With the bin removed, a sleeper added and all the mechanicals refurbished, the paintwork was then completed under the spray gun of Josh Bonichi.
In August 2015, after a six-month labour of love, the big Mack lurched into her second life with a trip to Alice Springs for the Road Transport Hall of Fame re-union.
As you read this article, I can almost hear you saying, “Ahhh, the good old days,” and “They don’t make them like that anymore.” Maybe that’s just as well, as I think it’s easy to look back at things with rose-coloured glasses and reminisce. While these old rigs certainly have a great deal of character and a ruggedness born of simplicity, modern trucks, from a workspace point of view are more efficient and comfortable. And, regardless of how hard I looked, I couldn’t find an acronym anywhere on this truck – no, ABS, EBS, ECU, SCR ATC, ACC or any of the other fancy systems of today.

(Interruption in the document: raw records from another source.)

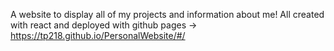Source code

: A website to display all of my projects and information about me! All created with react and deployed with github pages -> https://tp218.github.io/PersonalWebsite/#/ 

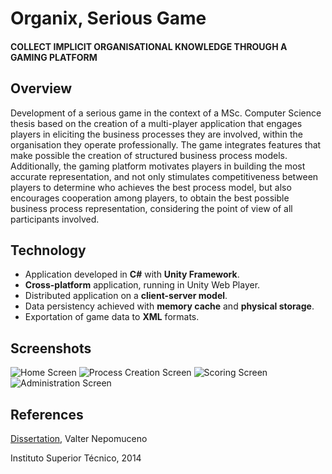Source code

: # Organix, Serious Game

#### COLLECT IMPLICIT ORGANISATIONAL KNOWLEDGE THROUGH A GAMING PLATFORM

## Overview

Development of a serious game in the context of a MSc. Computer Science thesis based on the creation of a multi-player application that engages players in eliciting the business processes they are involved, within the organisation they operate professionally. The game integrates features that make possible the creation of structured business process models. Additionally, the gaming platform motivates players in building the most accurate representation, and not only stimulates competitiveness between players to determine who achieves the best process model, but also encourages cooperation among players, to obtain the best possible business process representation, considering the point of view of all participants involved.

## Technology

* Application developed in **C#** with **Unity Framework**.
* **Cross-platform** application, running in Unity Web Player.
* Distributed application on a **client-server model**.
* Data persistency achieved with **memory cache** and **physical storage**.
* Exportation of game data to **XML** formats.

## Screenshots

![Home Screen](http://i67.tinypic.com/otjitu.png)
![Process Creation Screen](http://i63.tinypic.com/hrmpf7.png)
![Scoring Screen](http://i68.tinypic.com/2s9so0h.png)
![Administration Screen](http://i65.tinypic.com/bgbqbn.png)

## References

[Dissertation](https://dl.dropboxusercontent.com/u/2219447/MEICA-62599-ValterNepomuceno.pdf), Valter Nepomuceno

Instituto Superior Técnico, 2014
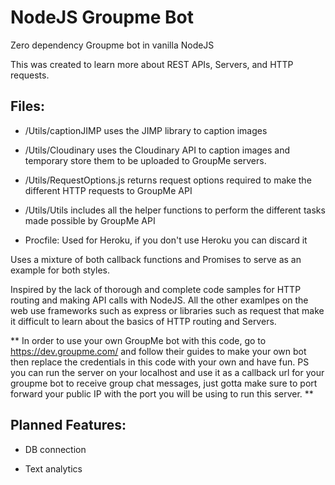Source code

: # NodeJS Groupme Bot
Zero dependency Groupme bot in vanilla NodeJS

This was created to learn more about REST APIs, Servers, and HTTP requests. 

## Files:

* /Utils/captionJIMP uses the JIMP library to caption images 

* /Utils/Cloudinary uses the Cloudinary API to caption images and temporary store them to be uploaded to GroupMe servers.

* /Utils/RequestOptions.js returns request options required to make the different HTTP requests to GroupMe API

* /Utils/Utils includes all the helper functions to perform the different tasks made possible by GroupMe API

* Procfile: Used for Heroku, if you don't use Heroku you can discard it


Uses a mixture of both callback functions and Promises to serve as an example for both styles. 

Inspired by the lack of thorough and complete code samples for HTTP routing and making API calls with NodeJS. All the other examlpes on the web use frameworks such as express or libraries such as request that make it difficult to learn about the basics of HTTP routing and Servers.

** In order to use your own GroupMe bot with this code, go to https://dev.groupme.com/ and follow their guides to make your own bot then replace the credentials in this code with your own and have fun. PS you can run the server on your localhost and use it as a callback url for your groupme bot to receive group chat messages, just gotta make sure to port forward your public IP with the port you will be using to run this server. **


## Planned Features: 

* DB connection
 
* Text analytics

It’s great to see our historical machines being so well preserved by the loyal supporters out there, however camelback springs, solid-mounted cabs, and sliding into a sleeper through an opening the size of a large letterbox, don’t make for a comfortable day.
At the time, we didn’t know any better and this was the best of its kind for the day. We didn’t know we were missing out on anything, but one thing is for certain, the driver’s working environment has certainly moved forward in leaps and bounds since 1985.
Luke Refalo said, “Old 500 is still working within our operations. Sometimes she works every day, sometimes only a couple of days a week”.
The Super-Liner is also a frequent attendee to local truck shows.
While her semi-retirement lifestyle is suiting her well, I believe there will be a stall in the Jeffsann stable for this “Old 500” for many years to come.
(Editors Note: Old 500’s fuel delivery system may have been, well, slightly enhanced temporarily for dramatic effect on our photo shoot.)